🤖 AI Summary
To address the challenge of identifying forward-looking risks and opportunities in financial markets, this paper introduces the novel task of forward counterfactual reasoning: generating logically coherent, temporally consistent, and action-guiding future market evolution scenarios from current financial news. We construct Fin-Force, the first benchmark for forward counterfactual generation in finance, and propose a three-dimensional automated evaluation framework assessing causality, plausibility, and actionability. Methodologically, our approach integrates domain-specific knowledge constraints, structured prompt engineering, and multi-dimensional large language model (LLM) generation modeling.
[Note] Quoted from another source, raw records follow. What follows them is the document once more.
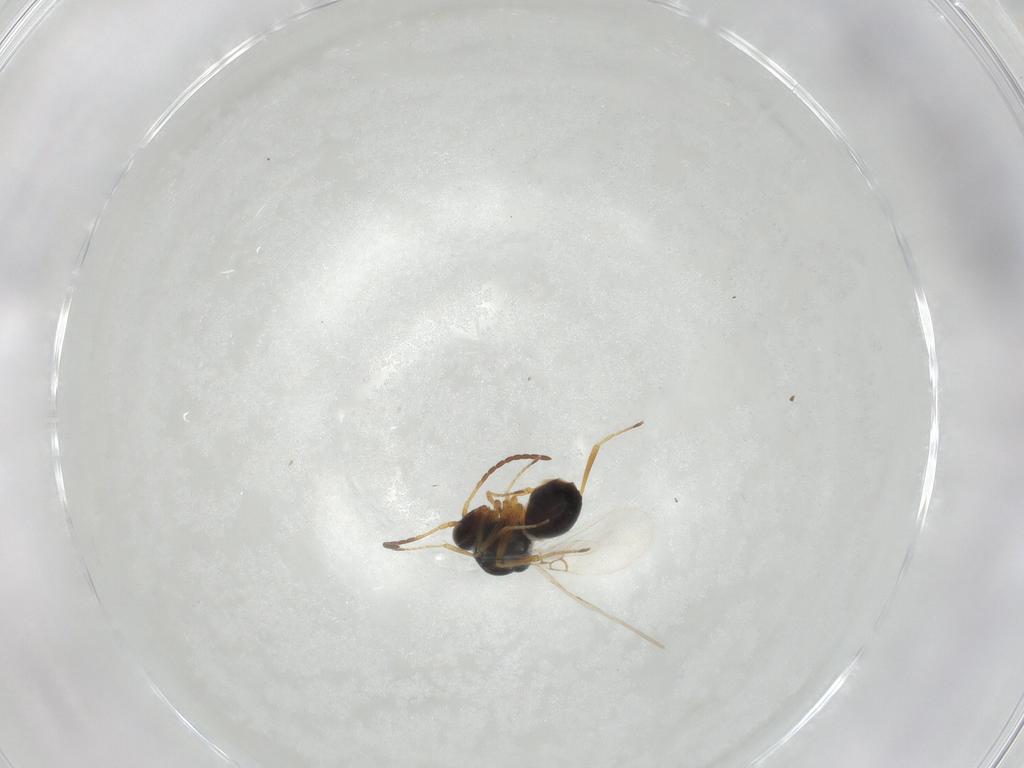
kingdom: Animalia
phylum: Arthropoda
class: Insecta
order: Hymenoptera
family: Figitidae
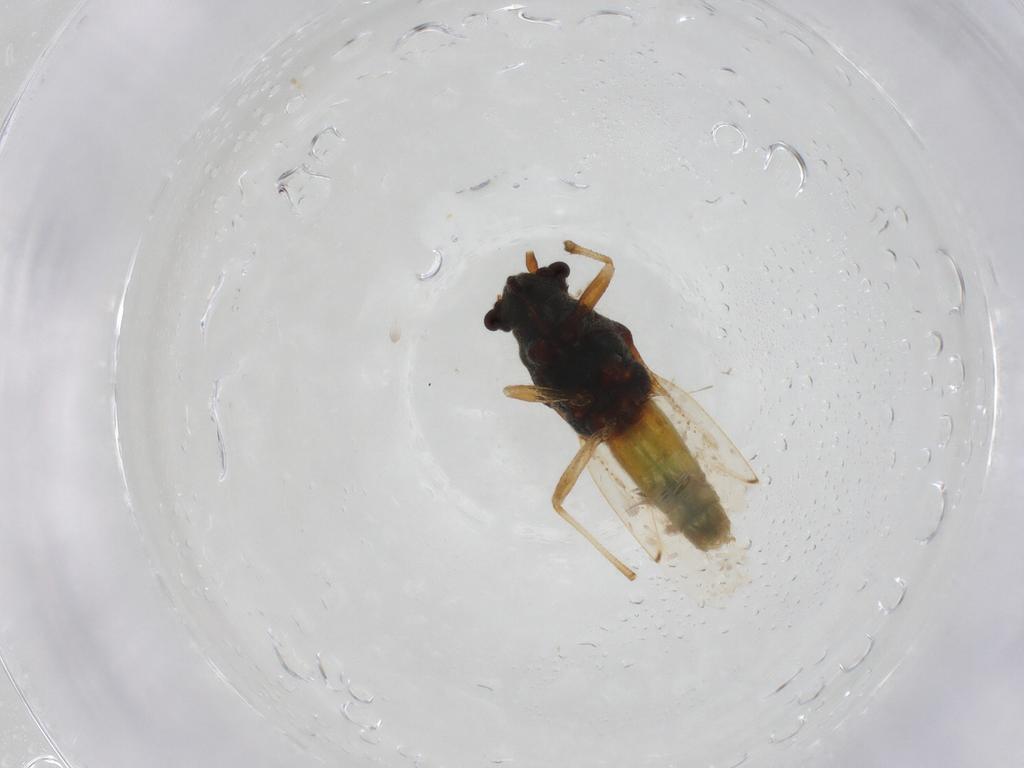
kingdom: Animalia
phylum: Arthropoda
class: Insecta
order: Hemiptera
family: Ninidae
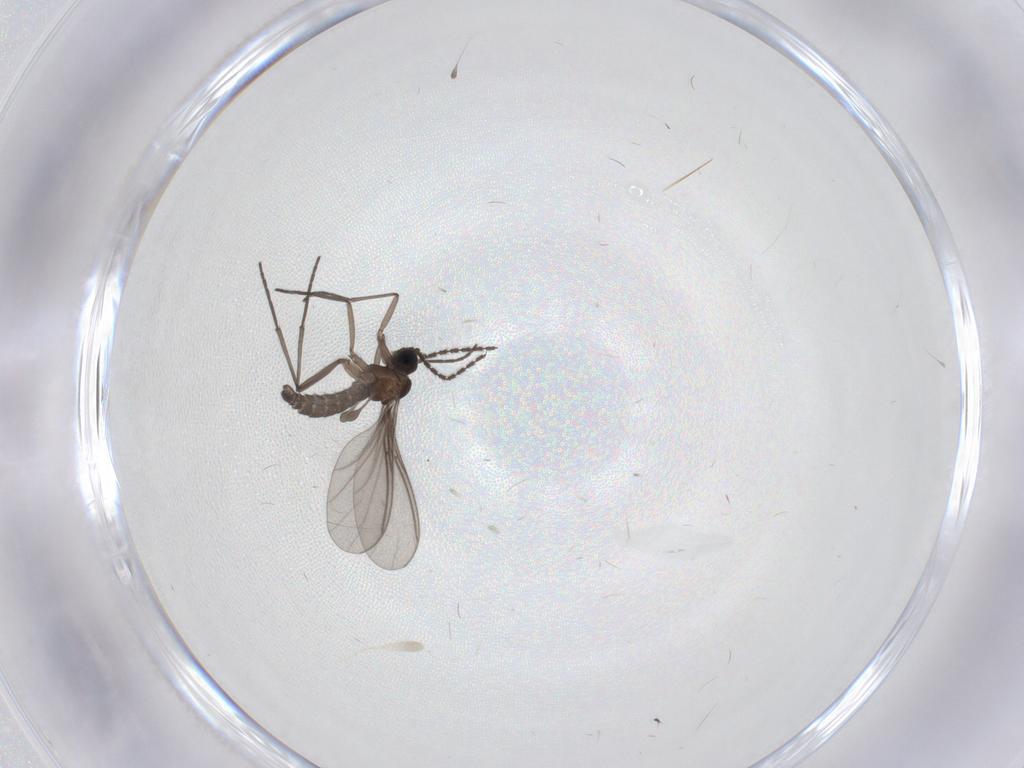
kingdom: Animalia
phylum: Arthropoda
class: Insecta
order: Diptera
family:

Comprehensive evaluation of state-of-the-art LLMs on Fin-Force reveals critical limitations in temporal coherence, market-logic consistency, and decision utility—highlighting fundamental gaps in current financial AI systems. These findings provide empirical grounding and concrete directions for advancing trustworthy, reasoning-capable AI in finance.
📝 Abstract
Counterfactual reasoning typically involves considering alternatives to actual events. While often applied to understand past events, a distinct form-forward counterfactual reasoning-focuses on anticipating plausible future developments. This type of reasoning is invaluable in dynamic financial markets, where anticipating market developments can powerfully unveil potential risks and opportunities for stakeholders, guiding their decision-making. However, performing this at scale is challenging due to the cognitive demands involved, underscoring the need for automated solutions. Large Language Models (LLMs) offer promise, but remain unexplored for this application. To address this gap, we introduce a novel benchmark, Fin-Force-FINancial FORward Counterfactual Evaluation. By curating financial news headlines and providing structured evaluation, Fin-Force supports LLM based forward counterfactual generation. This paves the way for scalable and automated solutions for exploring and anticipating future market developments, thereby providing structured insights for decision-making. Through experiments on Fin-Force, we evaluate state-of-the-art LLMs and counterfactual generation methods, analyzing their limitations and proposing insights for future research.